Pastel de ciruelas es el término dado a
ciertas partes fragmentarias de la carne de la ballena, que se adhieren acá y
allá a la manta de grasa, y a menudo participan en considerable medida de su
untuosidad. Es un objeto muy reconfortable, apetitoso y hermoso de mirar. Como
implica su nombre, es de un color enormemente rico y moteado, con un fondo de
vetas níveas y doradas, punteado de manchas del más oscuro carmesí o púrpura.

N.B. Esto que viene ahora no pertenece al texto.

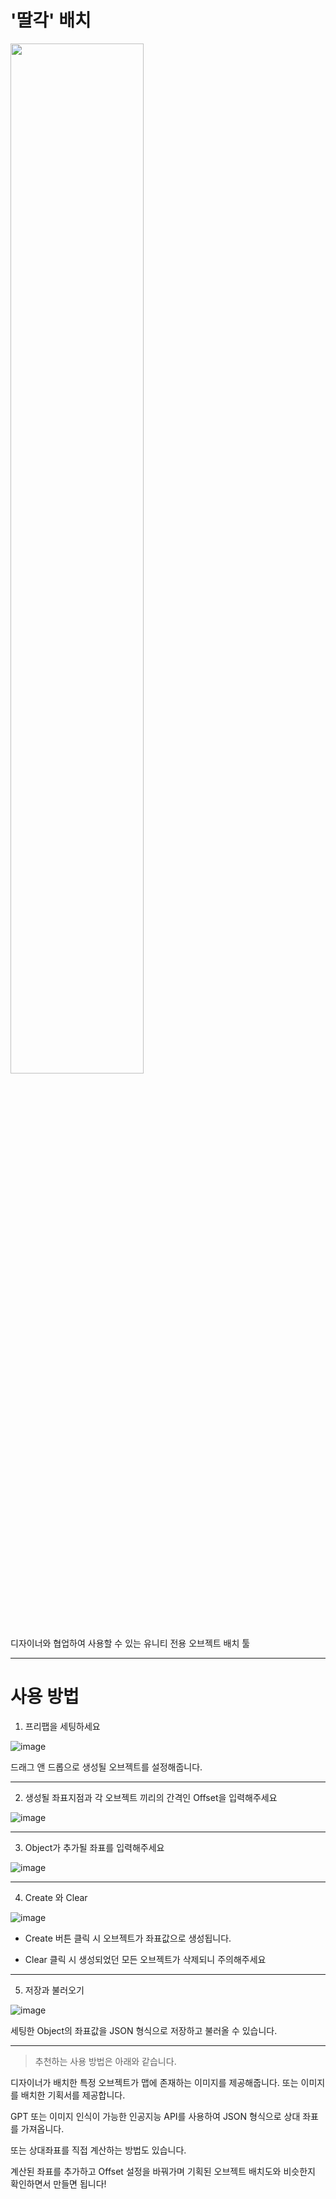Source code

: # '딸각' 배치

<img src="https://github.com/twozeronine/oban-exporter/assets/67315288/7a966ffa-015b-432e-9af0-82369311873c" width="65%" height="65%">

디자이너와 협업하여 사용할 수 있는 유니티 전용 오브젝트 배치 툴

---

# 사용 방법

1. 프리팹을 세팅하세요

![image](https://github.com/twozeronine/oban-exporter/assets/67315288/9fddaf18-6eb3-41e6-9046-b7d2d21cf2c9)

드래그 앤 드롭으로 생성될 오브젝트를 설정해줍니다.

---

2. 생성될 좌표지점과 각 오브젝트 끼리의 간격인 Offset을 입력해주세요

![image](https://github.com/twozeronine/oban-exporter/assets/67315288/88b6c718-9538-4f0c-b016-841bc4ee7df9)

---

3. Object가 추가될 좌표를 입력해주세요

![image](https://github.com/twozeronine/oban-exporter/assets/67315288/7a8e54f6-7d6f-44bd-8483-1d7914696470)


---

4. Create 와 Clear 

![image](https://github.com/twozeronine/oban-exporter/assets/67315288/ddaf0b48-c1fb-4044-8d73-a179edfde6af)

- Create 버튼 클릭 시 오브젝트가 좌표값으로 생성됩니다.

- Clear 클릭 시 생성되었던 모든 오브젝트가 삭제되니 주의해주세요

---

5. 저장과 불러오기

![image](https://github.com/twozeronine/oban-exporter/assets/67315288/4c338dee-9842-4690-96c4-d16cf718ef01)

세팅한 Object의 좌표값을 JSON 형식으로 저장하고 불러올 수 있습니다.

---

> 추천하는 사용 방법은 아래와 같습니다.

디자이너가 배치한 특정 오브젝트가 맵에 존재하는 이미지를 제공해줍니다. 또는 이미지를 배치한 기획서를 제공합니다.

GPT 또는 이미지 인식이 가능한 인공지능 API를 사용하여 JSON 형식으로 상대 좌표를 가져옵니다.

또는 상대좌표를 직접 계산하는 방법도 있습니다.

계산된 좌표를 추가하고 Offset 설정을 바꿔가며 기획된 오브젝트 배치도와 비슷한지 확인하면서 만들면 됩니다!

Son ciruelas de rubíes en figura de limón. Pese a la sensatez, es difícil
contenerse para no comerlo. Confieso que una vez me escondí detrás del
trinquete
para probarlo. Sabía algo así como supongo que
podría haber sabido una real chuleta del muslo de Louis le Gros, imaginando que le
hubieran matado el primer día después de la temporada de caza mayor, y que esa determinada
época de caza mayor hubiera coincidido con una vendimia extraordinariamente buena de
las viñas de Champagne.
Hay otra sustancia, y muy singular, que
aparece en el desarrollo de este asunto, pero que entiendo que es muy difícil describir
adecuadamente. Se llama slobgollion, nombre original de los balleneros, como
también lo es la naturaleza de la sustancia. Es un asunto inefablemente
legamoso y fibroso, que suele encontrarse en los barriles de esperma después de
mucho apretar y decantar a continuación. Entiendo que son las membranas de la
caja, notablemente sutiles, que se han roto y se adhieren. El llamado gurry es
un término que pertenece en propiedad a los cazadores de ballenas francas, pero
que a veces usan ocasionalmente los pescadores de cachalotes. Designa la oscura
sustancia glutinosa que se rasca del lomo de la ballena franca o de
Groenlandia, y que cubre en abundancia las cubiertas de esos seres inferiores
que persiguen a tan innoble leviatán.
Las pinzas: estrictamente, esta palabra no es
autóctona del vocabulario ballenero, pero llega a pertenecer a él, por usarlo los
balleneros. Las pinzas del ballenero son una corta y firme tira de materia
tendinosa cortada de la parte decreciente de la cola del leviatán: tiene, por
término medio, una pulgada de espesor, y en cuanto al resto, cerca del tamaño
de la parte de hierro de una azada. Moviéndola como un filo por la cubierta
aceitosa, actúa como un raspador de cuero y, con inexpresables incitaciones,
como por magia, atrae consigo todas las impurezas. Pero para saberlo todo sobre
esos asuntos recónditos, el mejor modo que tenéis es bajar en seguida al cuarto
de la grasa, y tener una larga charla con sus residentes. Ese lugar se ha
descrito antes como el receptáculo para los trozos de la «manta», una vez
arrancada ésta de la ballena, e izada a cubierta. Cuando llega el momento
adecuado de descuartizar su contenido, ese local es una escena de terror para
todos los novicios, especialmente de noche. A un lado, alumbrado por una
linterna pálida, se ha dejado un espacio libre para los trabajadores. Éstos
suelen ir en parejas: uno con pica y garfio, y otro con azada. La pica
ballenera es semejante al arma de abordaje de la fragata que tiene ese mismo
nombre. El garfio es algo así como un bichero de bote. Con su garfio, el hombre
del garfio engancha una lámina de grasa y trata de impedir que resbale,
mientras el barco se mece y cabecea.
Mientras tanto, el hombre de la azada se pone
de pie en esa lámina, cortándolo verticalmente en rebanadas que entran en los
caballetes portátiles. Esta azada está tan tajante como puede dejarla la piedra
de afilar: los pies del hombre de la azada están descalzos, la cosa en que se
yergue se le resbala irresistiblemente como un trineo. Si se corta uno de los
dedos de sus propios pies, o de su ayudante, ¿os extrañaría mucho? Los dedos de
los pies andan escasos entre los veteranos del cuarto de la grasa.